Segment Start: DATASET SECTION
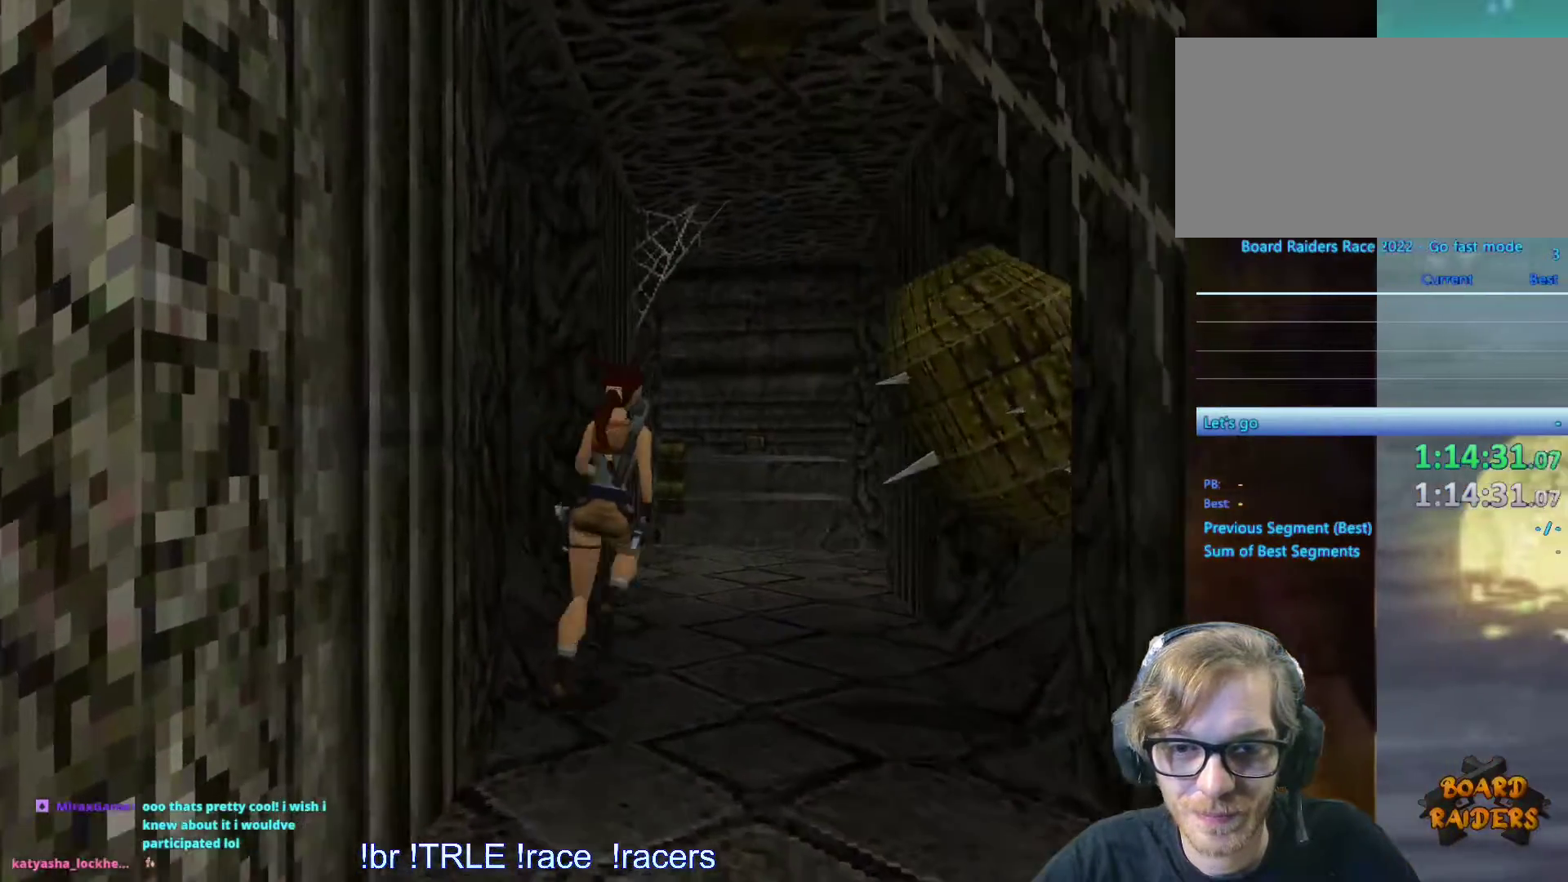
{"keys": ["left"], "events": [[284, "up", "up"], [317, "left", "down"]]}
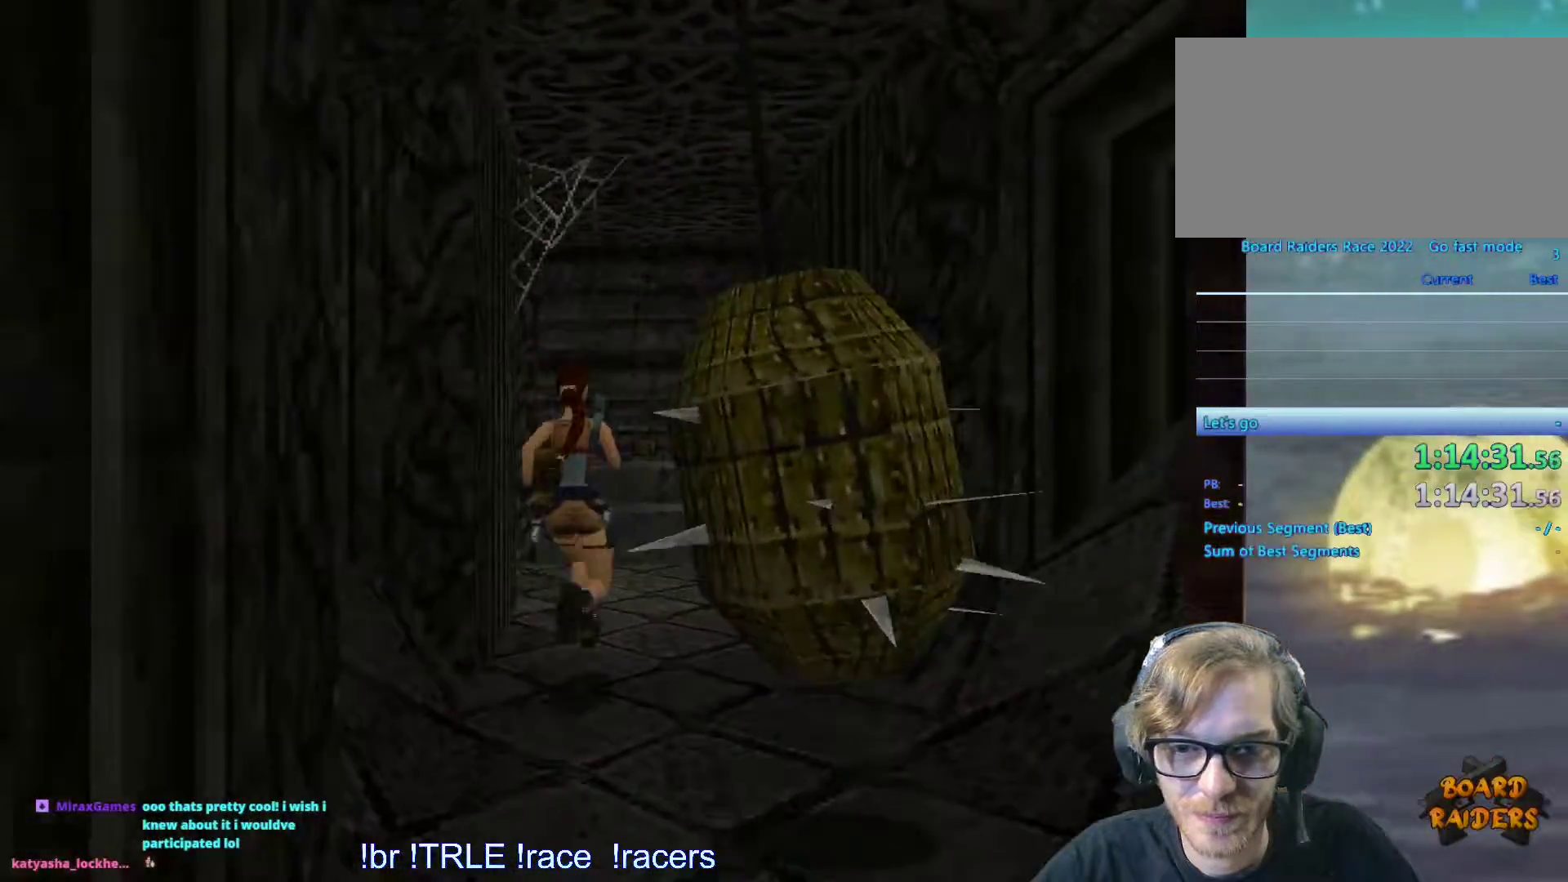
{"keys": [], "events": [[150, "left", "up"]]}
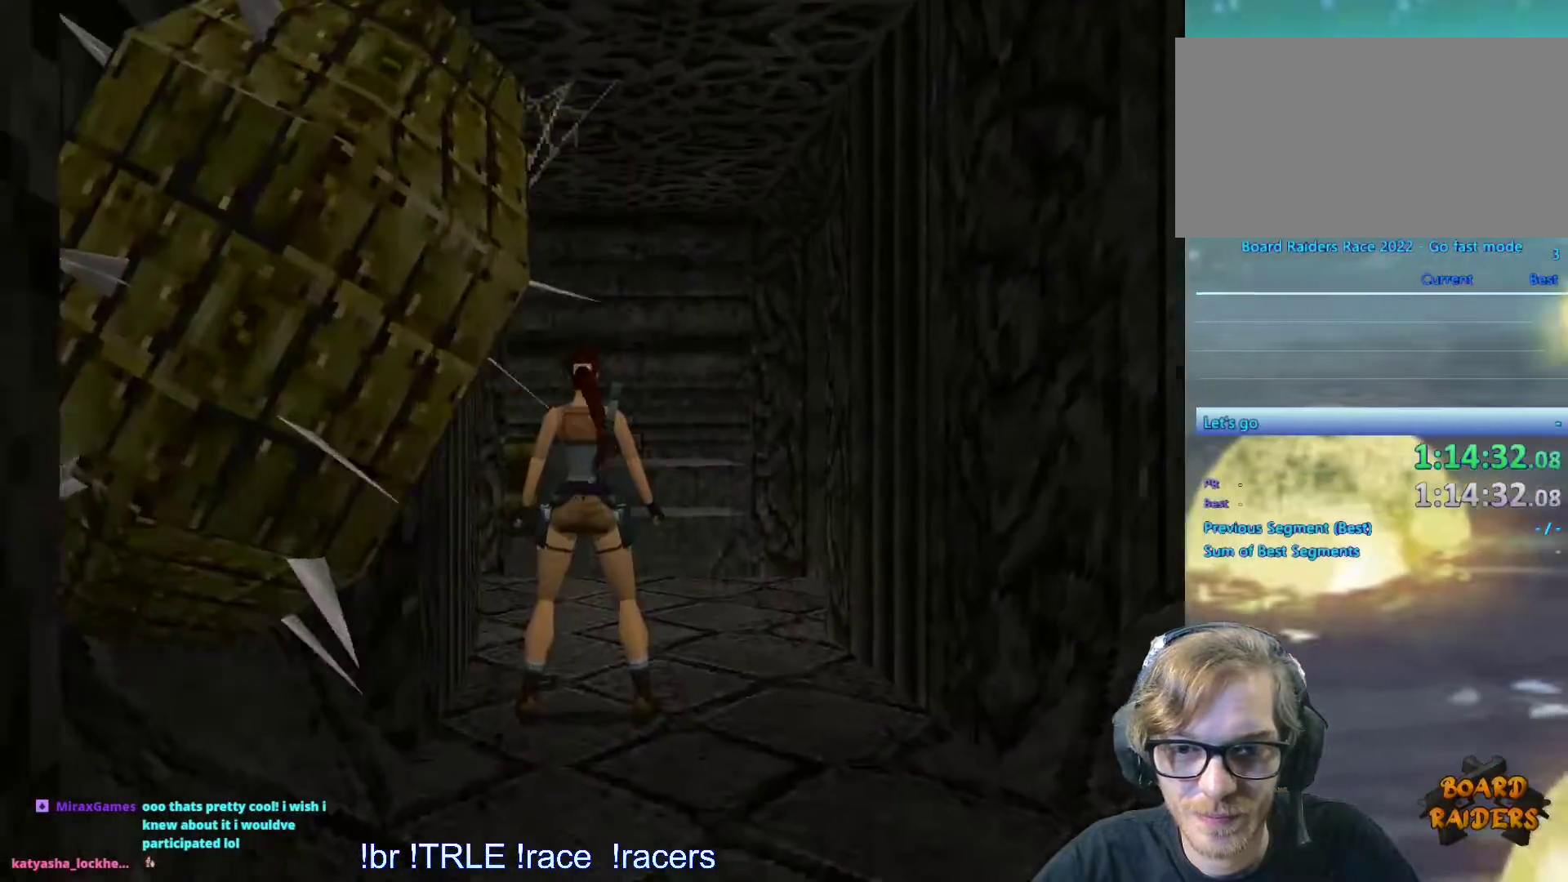
{"keys": ["look"], "events": [[117, "look", "down"], [267, "up", "down"], [500, "up", "up"]]}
Segment End: DATASET SECTION
**WHAT YOU NEED TO DO**
The copy should match each line above exactly and contain no images.

**YOUR SOLUTION**
{"keys": ["left"], "events": [[284, "up", "up"], [317, "left", "down"]]}
{"keys": [], "events": [[150, "left", "up"]]}
{"keys": ["look"], "events": [[117, "look", "down"], [267, "up", "down"], [500, "up", "up"]]}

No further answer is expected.